Please pull out each line of the data below that includes the string "mellitus", copying those lines in their original order.

*** Input ***

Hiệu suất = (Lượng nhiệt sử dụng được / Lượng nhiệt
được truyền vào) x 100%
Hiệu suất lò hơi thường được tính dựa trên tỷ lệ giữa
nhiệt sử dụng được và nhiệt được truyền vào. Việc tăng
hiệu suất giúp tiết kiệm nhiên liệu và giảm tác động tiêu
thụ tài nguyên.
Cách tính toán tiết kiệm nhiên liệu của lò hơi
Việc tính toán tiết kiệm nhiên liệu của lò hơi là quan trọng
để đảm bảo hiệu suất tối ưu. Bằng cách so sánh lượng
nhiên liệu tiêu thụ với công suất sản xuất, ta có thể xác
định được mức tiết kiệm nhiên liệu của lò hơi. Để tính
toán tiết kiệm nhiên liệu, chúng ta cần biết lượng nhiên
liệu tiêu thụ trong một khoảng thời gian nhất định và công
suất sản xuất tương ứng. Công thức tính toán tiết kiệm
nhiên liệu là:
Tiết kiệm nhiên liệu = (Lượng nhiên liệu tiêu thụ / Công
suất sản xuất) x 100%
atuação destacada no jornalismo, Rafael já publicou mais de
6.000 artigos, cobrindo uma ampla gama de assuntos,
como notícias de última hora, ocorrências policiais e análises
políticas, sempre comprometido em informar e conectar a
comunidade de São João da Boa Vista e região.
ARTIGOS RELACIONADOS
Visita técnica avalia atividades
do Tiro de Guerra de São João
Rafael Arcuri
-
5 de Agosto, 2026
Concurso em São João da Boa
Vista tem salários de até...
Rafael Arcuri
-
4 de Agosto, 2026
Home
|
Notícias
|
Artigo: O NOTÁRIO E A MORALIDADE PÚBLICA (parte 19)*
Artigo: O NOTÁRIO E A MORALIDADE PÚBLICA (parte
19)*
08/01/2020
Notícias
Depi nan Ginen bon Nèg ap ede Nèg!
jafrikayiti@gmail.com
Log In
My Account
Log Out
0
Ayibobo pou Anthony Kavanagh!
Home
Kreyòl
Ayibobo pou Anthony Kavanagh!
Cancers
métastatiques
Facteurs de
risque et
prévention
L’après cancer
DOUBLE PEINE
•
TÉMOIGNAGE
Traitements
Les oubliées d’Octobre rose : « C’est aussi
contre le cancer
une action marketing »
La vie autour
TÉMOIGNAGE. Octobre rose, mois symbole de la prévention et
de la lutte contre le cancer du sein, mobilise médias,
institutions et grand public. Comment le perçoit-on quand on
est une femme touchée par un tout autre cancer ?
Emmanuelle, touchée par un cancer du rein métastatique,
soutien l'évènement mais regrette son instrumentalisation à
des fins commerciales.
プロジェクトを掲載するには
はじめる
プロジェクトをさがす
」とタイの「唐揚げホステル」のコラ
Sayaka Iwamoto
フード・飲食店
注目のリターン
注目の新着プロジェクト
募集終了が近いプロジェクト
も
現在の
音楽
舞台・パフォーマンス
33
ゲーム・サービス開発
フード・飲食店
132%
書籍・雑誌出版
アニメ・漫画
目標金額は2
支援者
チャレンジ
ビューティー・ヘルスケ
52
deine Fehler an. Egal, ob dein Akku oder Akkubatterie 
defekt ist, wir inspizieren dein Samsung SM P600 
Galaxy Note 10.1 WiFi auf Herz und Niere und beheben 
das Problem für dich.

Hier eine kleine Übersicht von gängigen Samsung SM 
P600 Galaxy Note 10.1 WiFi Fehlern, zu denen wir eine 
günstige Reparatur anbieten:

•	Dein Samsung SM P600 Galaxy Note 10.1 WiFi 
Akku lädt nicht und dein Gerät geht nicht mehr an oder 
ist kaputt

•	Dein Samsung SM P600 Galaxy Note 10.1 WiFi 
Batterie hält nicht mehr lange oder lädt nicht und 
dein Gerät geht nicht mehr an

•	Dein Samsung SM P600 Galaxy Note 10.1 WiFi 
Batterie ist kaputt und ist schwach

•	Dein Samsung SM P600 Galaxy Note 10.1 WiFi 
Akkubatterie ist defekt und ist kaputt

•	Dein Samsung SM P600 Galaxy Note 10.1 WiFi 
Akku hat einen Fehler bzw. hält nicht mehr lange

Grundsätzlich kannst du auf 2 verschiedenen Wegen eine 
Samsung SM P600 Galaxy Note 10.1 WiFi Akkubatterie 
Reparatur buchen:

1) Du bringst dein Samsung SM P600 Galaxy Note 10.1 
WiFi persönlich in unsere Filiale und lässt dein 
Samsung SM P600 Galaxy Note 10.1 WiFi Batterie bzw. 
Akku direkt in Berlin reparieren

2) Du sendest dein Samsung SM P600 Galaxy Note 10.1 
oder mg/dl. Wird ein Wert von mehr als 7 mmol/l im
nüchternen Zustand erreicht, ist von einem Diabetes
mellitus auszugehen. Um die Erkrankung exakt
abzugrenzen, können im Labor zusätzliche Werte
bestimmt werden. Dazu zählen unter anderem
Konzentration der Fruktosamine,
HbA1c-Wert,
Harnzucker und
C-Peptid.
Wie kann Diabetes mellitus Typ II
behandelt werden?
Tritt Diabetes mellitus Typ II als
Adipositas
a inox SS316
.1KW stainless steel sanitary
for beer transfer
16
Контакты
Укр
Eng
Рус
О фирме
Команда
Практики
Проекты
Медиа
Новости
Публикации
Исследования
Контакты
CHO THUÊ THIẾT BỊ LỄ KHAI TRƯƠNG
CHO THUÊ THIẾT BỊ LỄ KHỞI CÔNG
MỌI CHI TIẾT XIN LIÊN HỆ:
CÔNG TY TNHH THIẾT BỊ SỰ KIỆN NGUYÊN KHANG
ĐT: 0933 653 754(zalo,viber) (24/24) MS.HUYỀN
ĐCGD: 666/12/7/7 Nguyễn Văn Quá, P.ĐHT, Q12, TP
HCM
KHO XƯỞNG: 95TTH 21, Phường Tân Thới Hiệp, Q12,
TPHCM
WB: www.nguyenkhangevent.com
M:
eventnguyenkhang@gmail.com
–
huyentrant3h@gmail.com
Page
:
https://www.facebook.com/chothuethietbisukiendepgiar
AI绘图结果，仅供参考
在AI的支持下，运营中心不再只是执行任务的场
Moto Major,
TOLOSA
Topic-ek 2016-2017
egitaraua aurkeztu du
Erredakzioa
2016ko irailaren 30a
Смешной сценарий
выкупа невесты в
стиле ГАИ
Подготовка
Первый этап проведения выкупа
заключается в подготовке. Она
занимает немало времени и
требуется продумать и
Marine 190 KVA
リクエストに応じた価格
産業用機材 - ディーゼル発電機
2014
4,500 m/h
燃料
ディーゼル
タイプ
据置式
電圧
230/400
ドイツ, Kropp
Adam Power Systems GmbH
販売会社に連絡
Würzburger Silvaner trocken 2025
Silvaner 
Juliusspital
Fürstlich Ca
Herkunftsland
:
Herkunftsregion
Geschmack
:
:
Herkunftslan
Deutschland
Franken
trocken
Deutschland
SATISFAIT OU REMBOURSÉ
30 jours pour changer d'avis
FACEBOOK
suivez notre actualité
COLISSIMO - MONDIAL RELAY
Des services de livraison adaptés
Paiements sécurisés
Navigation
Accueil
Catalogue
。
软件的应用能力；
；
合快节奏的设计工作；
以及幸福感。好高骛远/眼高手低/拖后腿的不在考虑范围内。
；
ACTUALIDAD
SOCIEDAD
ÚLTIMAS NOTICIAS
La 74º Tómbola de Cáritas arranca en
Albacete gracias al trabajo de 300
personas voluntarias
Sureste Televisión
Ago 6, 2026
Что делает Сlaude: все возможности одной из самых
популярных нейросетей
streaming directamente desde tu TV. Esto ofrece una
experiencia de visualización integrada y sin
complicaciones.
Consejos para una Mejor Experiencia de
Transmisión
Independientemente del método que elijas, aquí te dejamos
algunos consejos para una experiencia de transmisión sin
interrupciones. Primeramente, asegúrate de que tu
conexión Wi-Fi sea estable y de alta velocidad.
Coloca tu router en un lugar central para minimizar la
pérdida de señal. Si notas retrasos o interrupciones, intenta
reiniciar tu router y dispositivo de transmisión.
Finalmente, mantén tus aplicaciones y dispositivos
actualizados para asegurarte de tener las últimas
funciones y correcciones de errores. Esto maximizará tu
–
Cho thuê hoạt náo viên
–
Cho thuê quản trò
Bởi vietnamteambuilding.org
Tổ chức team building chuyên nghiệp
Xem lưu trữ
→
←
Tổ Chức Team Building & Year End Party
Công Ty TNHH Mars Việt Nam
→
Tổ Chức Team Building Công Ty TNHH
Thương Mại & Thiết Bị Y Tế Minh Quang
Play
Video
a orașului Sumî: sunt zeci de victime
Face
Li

*** End of Input ***

[Final answer]:
mellitus auszugehen. Um die Erkrankung exakt
Wie kann Diabetes mellitus Typ II
Tritt Diabetes mellitus Typ II als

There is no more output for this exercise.